El presidente de la FIFA, Gianni Infantino, ha defendido el nuevo formato como una oportunidad para globalizar aún más el deporte. La inclusión de más países abre la puerta a selecciones que históricamente no tenían posibilidades de clasificar, lo que, en teoría, democratiza la competencia.

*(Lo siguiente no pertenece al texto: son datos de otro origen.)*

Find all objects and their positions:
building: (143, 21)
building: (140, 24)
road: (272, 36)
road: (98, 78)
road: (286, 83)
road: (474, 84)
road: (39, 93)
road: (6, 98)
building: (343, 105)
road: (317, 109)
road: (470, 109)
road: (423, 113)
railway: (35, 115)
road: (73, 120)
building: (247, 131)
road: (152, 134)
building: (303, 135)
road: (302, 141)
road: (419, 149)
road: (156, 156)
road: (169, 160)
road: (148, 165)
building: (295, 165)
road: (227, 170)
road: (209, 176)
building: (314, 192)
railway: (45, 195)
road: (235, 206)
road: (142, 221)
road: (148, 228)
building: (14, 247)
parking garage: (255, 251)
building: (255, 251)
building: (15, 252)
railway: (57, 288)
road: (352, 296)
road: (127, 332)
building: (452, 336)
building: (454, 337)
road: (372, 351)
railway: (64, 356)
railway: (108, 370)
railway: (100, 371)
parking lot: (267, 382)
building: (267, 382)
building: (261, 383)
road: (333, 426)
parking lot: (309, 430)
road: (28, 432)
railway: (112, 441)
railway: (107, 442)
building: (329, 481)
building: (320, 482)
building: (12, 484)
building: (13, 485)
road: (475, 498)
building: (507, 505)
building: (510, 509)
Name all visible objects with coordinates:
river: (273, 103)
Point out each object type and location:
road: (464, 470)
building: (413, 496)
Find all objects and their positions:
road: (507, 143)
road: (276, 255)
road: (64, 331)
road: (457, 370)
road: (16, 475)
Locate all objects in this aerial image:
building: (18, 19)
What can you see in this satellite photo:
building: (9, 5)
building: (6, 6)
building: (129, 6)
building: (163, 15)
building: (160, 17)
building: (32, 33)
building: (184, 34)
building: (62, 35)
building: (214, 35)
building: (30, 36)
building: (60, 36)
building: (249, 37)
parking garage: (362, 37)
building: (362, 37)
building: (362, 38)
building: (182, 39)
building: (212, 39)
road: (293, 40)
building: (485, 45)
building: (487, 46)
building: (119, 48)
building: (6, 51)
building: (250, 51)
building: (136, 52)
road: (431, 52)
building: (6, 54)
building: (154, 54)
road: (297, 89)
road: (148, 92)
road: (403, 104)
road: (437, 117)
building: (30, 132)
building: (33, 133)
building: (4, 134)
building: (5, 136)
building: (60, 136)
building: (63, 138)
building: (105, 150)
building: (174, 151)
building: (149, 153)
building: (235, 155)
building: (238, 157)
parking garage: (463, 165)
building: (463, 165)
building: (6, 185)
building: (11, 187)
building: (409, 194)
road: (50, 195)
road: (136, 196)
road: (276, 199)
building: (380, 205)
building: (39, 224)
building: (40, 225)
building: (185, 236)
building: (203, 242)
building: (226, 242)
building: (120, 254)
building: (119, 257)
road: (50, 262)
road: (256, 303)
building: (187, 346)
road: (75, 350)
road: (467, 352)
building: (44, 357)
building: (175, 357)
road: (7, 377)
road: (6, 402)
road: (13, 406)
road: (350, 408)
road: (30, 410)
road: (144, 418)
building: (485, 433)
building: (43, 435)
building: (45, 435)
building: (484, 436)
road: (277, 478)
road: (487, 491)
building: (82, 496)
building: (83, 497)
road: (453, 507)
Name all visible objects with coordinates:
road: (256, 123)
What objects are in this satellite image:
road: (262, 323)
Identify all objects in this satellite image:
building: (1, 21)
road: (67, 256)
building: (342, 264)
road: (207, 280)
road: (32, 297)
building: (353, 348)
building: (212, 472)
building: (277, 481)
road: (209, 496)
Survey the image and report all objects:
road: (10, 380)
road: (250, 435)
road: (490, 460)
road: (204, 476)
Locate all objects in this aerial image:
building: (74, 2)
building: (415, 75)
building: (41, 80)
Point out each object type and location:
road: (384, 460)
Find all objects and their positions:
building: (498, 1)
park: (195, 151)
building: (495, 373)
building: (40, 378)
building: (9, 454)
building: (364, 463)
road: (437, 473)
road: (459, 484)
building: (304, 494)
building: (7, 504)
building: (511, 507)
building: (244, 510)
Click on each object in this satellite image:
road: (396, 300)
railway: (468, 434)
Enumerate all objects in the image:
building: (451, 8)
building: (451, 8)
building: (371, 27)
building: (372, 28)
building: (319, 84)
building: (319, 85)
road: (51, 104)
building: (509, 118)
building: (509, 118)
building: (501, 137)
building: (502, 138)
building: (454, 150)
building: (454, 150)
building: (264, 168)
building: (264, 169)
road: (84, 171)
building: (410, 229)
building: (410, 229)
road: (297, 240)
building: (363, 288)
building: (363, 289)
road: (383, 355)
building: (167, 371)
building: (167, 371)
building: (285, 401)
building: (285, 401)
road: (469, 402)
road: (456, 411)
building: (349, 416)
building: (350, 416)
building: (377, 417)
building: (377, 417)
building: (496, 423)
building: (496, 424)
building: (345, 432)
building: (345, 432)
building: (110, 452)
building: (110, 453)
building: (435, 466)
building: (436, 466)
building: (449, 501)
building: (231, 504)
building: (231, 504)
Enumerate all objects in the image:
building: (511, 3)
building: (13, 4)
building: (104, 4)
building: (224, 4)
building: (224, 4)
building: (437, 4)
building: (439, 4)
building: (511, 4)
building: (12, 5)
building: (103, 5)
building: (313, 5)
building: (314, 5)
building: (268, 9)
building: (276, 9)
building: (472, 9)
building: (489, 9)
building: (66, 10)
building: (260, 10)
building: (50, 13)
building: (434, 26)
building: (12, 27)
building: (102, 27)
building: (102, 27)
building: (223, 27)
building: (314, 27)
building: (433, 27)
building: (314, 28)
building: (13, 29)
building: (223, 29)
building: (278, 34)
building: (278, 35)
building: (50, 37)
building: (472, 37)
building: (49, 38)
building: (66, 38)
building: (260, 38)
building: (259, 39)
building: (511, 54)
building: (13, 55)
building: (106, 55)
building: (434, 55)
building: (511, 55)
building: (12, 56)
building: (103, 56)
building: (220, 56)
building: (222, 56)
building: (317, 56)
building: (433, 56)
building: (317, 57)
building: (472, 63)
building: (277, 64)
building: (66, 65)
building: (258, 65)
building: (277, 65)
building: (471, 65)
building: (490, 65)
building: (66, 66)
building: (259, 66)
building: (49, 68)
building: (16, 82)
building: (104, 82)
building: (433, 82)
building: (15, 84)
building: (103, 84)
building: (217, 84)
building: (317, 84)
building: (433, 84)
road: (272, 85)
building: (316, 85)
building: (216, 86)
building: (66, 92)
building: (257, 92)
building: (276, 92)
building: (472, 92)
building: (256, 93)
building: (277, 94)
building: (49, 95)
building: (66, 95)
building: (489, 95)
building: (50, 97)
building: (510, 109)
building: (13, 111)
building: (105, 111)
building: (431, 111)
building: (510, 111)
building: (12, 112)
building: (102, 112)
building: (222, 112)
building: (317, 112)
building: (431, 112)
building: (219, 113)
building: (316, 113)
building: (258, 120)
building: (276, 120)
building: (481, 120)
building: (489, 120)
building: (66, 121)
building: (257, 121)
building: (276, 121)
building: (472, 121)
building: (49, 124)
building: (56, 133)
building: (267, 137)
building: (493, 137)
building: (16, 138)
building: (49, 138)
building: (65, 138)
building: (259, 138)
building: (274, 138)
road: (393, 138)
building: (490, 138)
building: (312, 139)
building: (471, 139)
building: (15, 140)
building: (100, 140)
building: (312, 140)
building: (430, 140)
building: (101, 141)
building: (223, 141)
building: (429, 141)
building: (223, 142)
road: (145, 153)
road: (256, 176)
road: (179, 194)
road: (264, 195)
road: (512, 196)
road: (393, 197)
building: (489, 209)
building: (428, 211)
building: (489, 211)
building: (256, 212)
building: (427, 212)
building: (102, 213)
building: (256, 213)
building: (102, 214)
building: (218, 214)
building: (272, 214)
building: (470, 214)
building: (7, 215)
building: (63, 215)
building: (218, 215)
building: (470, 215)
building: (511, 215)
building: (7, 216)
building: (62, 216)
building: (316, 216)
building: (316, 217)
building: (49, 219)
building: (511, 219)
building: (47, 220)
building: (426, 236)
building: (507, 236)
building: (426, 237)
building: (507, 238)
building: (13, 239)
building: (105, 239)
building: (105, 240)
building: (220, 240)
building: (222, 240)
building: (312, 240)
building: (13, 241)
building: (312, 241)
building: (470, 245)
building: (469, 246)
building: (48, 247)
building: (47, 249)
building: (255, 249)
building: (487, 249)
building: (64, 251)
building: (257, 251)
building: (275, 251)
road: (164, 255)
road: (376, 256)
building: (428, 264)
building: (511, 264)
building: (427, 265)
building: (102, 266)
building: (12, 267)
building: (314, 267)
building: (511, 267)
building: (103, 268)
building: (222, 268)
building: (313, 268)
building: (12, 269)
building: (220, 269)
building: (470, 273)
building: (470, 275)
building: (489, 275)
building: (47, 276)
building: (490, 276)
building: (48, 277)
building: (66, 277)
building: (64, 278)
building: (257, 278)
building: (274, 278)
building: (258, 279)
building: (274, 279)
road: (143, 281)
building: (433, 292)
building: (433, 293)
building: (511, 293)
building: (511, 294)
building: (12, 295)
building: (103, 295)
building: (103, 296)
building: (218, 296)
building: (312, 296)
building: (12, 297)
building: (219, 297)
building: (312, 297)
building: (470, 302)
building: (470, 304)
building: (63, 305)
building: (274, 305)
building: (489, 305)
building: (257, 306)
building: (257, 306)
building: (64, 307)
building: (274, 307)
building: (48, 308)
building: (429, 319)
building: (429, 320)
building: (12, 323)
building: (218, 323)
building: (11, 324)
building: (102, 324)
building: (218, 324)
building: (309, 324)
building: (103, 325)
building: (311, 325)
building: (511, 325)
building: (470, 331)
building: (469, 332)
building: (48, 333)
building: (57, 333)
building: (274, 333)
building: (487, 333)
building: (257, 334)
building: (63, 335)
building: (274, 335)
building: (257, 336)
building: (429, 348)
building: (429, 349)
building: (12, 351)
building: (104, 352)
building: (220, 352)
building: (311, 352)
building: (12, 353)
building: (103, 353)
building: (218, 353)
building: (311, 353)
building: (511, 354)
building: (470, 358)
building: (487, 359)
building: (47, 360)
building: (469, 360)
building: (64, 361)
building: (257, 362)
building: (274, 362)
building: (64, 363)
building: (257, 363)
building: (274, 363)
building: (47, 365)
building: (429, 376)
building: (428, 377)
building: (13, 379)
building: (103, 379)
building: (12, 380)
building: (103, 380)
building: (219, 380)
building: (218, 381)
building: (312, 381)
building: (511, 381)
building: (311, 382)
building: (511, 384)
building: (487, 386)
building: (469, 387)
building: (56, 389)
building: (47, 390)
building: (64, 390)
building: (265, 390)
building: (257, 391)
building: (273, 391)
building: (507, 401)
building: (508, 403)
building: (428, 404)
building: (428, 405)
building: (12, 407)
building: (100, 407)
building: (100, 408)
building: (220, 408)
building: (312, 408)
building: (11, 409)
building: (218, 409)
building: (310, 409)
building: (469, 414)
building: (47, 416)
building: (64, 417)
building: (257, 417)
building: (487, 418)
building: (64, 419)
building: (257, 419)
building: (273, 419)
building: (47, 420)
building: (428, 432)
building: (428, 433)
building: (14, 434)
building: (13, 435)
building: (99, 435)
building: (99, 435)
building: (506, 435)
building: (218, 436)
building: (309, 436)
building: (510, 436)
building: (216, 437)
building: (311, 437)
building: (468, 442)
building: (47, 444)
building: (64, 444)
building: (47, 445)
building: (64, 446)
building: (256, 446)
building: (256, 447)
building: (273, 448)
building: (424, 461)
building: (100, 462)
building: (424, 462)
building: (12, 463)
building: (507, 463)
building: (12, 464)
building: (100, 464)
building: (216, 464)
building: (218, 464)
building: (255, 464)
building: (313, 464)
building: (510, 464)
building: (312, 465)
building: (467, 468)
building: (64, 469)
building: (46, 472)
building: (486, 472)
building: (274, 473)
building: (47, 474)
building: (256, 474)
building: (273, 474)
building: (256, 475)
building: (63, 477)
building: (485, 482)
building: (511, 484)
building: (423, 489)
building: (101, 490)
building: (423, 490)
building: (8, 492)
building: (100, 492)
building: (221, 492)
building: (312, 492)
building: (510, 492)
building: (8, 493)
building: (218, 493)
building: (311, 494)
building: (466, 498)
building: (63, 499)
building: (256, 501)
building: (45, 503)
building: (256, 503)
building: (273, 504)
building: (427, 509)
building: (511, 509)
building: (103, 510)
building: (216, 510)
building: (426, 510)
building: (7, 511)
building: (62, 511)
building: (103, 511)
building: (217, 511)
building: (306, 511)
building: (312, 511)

No obstante, especialistas y exjugadores han comenzado a expresar sus dudas. El exdelantero estadounidense Clint Dempsey considera que el torneo podría perder intensidad en sus primeras fases. Según su visión, el Mundial “no comienza realmente” hasta las rondas eliminatorias, lo que podría afectar el interés inicial.
Uno de los principales cambios es la eliminación práctica de los llamados “grupos de la muerte”. Con más equipos avanzando a la siguiente ronda, la fase de grupos pierde ese componente dramático que solía mantener en vilo a los aficionados desde el primer partido.
A esto se suma el desgaste físico de los jugadores. En un calendario ya saturado, la ampliación del torneo incrementa la carga de partidos, lo que incluso ha llevado a algunos futbolistas a considerar medidas como protestas o huelgas ante la exigencia extrema.
El factor económico también entra en juego. Los altos precios de boletos, hospedaje y servicios podrían limitar el acceso de los aficionados, generando una experiencia más exclusiva que popular, en contraste con el espíritu tradicional del torneo.